The defense in the case raised the objection that the property of the tax-payers could not constitutionally be taken to compensate those who had suffered losses by reason of mobs that the civil authorities were unable to put down. Upon this point Judge DENIO was very emphatic. He said:

It is plain enough that the suits which it (the law) authorizes will, if successful, result in requiring contributions from the taxpayers of the losses of persons who have suffered from the acts of the rioters. In that way, it may be said, that their property may be taken. In one sense it may be conceded that it is taken for public use; for when the State undertakes to indemnify the sufferers from riots the execution of that duty is a public concern, and the expenditure is on public account. It is a public use in the same sense as the expenditure of money for the erection of court houses and jails, the construction of roads and bridges and the support of the poor. It is taken for an object which the Legislature has determined to be of public importance and for the interest of the State.

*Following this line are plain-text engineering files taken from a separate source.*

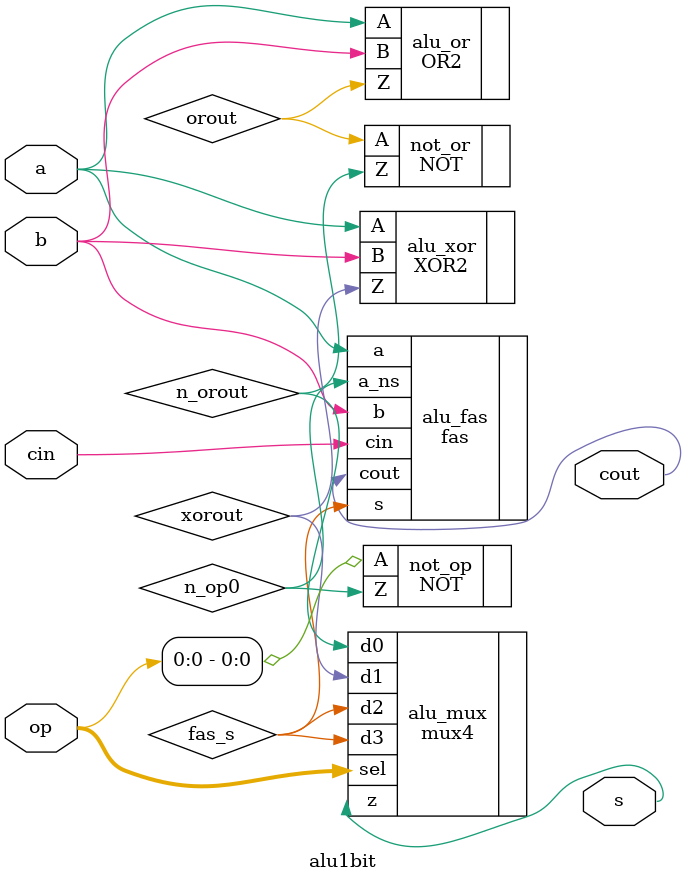
<source format=sv>
module alu1bit (
    input logic a,           // Input bit a
    input logic b,           // Input bit b
    input logic cin,         // Carry in
    input logic [1:0] op,    // Operation
    output logic s,          // Output S
    output logic cout        // Carry out
);
	
	logic orout, xorout, fas_s, n_op0, n_orout;
	
	//FAS operation
	NOT not_op(.Z(n_op0), .A(op[0]));
	fas alu_fas(.s(fas_s), .cout(cout),
				.a(a), .b(b), .cin(cin), .a_ns(n_op0));
	
	//NOR operation
	OR2 alu_or(.Z(orout), .A(a), .B(b));
	NOT not_or(.Z(n_orout), .A(orout));
	
	//XOR operation
	XOR2 alu_xor(.Z(xorout), .A(a), .B(b));
	
	//MUX4>1
	mux4 alu_mux(.z(s), .d0(n_orout), .d1(xorout), .d2(fas_s),
				 .d3(fas_s), .sel(op));
		
	
endmodule

</source>
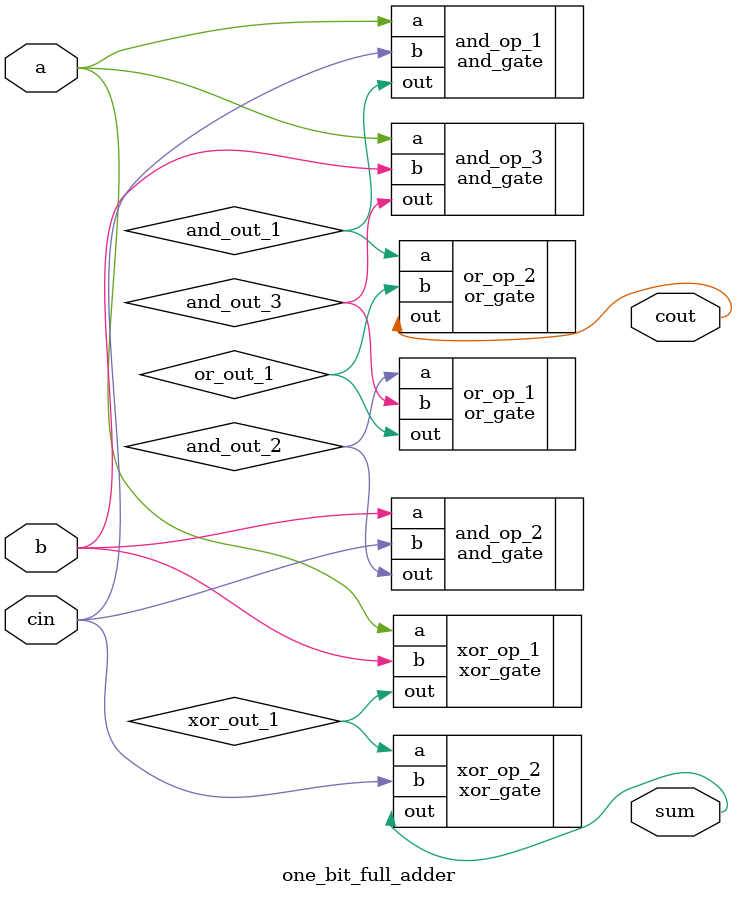
<source format=v>
`timescale 1ns / 1ps

module one_bit_full_adder (a, b, cin, sum, cout);

	// I/O Declaration
	input a, b, cin;
	output sum, cout;

	// Wire Declaration
	wire xor_out_1;
	wire and_out_1, and_out_2, and_out_3;
	wire or_out_1;

	//sum
	xor_gate xor_op_1 (.a(a), .b(b), .out(xor_out_1));
	xor_gate xor_op_2 (.a(xor_out_1), .b(cin), .out(sum));

	//cout
	and_gate and_op_1 (.a(a), .b(cin), .out(and_out_1));
	and_gate and_op_2 (.a(b), .b(cin), .out(and_out_2));
	and_gate and_op_3 (.a(a), .b(b), .out(and_out_3));

	or_gate or_op_1 (.a(and_out_2), .b(and_out_3), .out(or_out_1));
	or_gate or_op_2 (.a(and_out_1), .b(or_out_1), .out(cout));

endmodule
</source>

JUSTICE INGRAHAM dissented from this opinion so far as municipalities are concerned. They often held franchises and property that could not be seized and sold for indemnification of sufferers by mob violence. He had no doubt, however, that the damage should be assessed upon counties, and that taxes would have to be levied and collected to pay them.

That payments must be made in Pennsylvania by the counties in which the riots occur, is expressly provided by the laws of the State. On May 31, 1841, the Pennsylvania Legislature passed an act, which will be found in Brightley's Purdon's Digest; Page 1083. which provides that "in all cases where any dwelling house or other building or property, real or personal, has been or shall be destroyed, within the county of Philadelphia, in consequence of any mob or riot, it shall be lawful for the person or persons interested in and owning such property to bring suit against the said county where such property was situated being for the recovery of such damages as he or they sustained destruction thereof, and the amount which shall be recovered in said action shall be paid out of the county Treasury on warrants drawn by the commissioners thereof, who are hereby required to draw the same as soon as said damages are finally fixed and ascertained." By a subsequent law, passed March 20, 1849, and which will be found on page 1084, the provisions of this law are extended to Allegheny county. By decisions of courts made subsequently to the passage of this law it is provided that buildings burnt through fire communicated from other buildings fired by a mob, are within the act and that corporations can take advantage of it as well as individuals. The jury are not to give exemplary damages, but the full extent of the property destroyed at the time of its destruction, with interest to the date of their verdict. The fact has already been announced that suits have been entered against Allegheny county be some of the persons whose property was destroyed during the mob supremacy of Saturday and Sunday, and many more will be instituted.


THE Georgia State Treasurer has made a statement showing that the State debt is $10,645,897. The State is also liable for the first mortgage bonds of the South Georgia and Florida Railroad to the amount of $464,00 and has a floating debt of $100,000.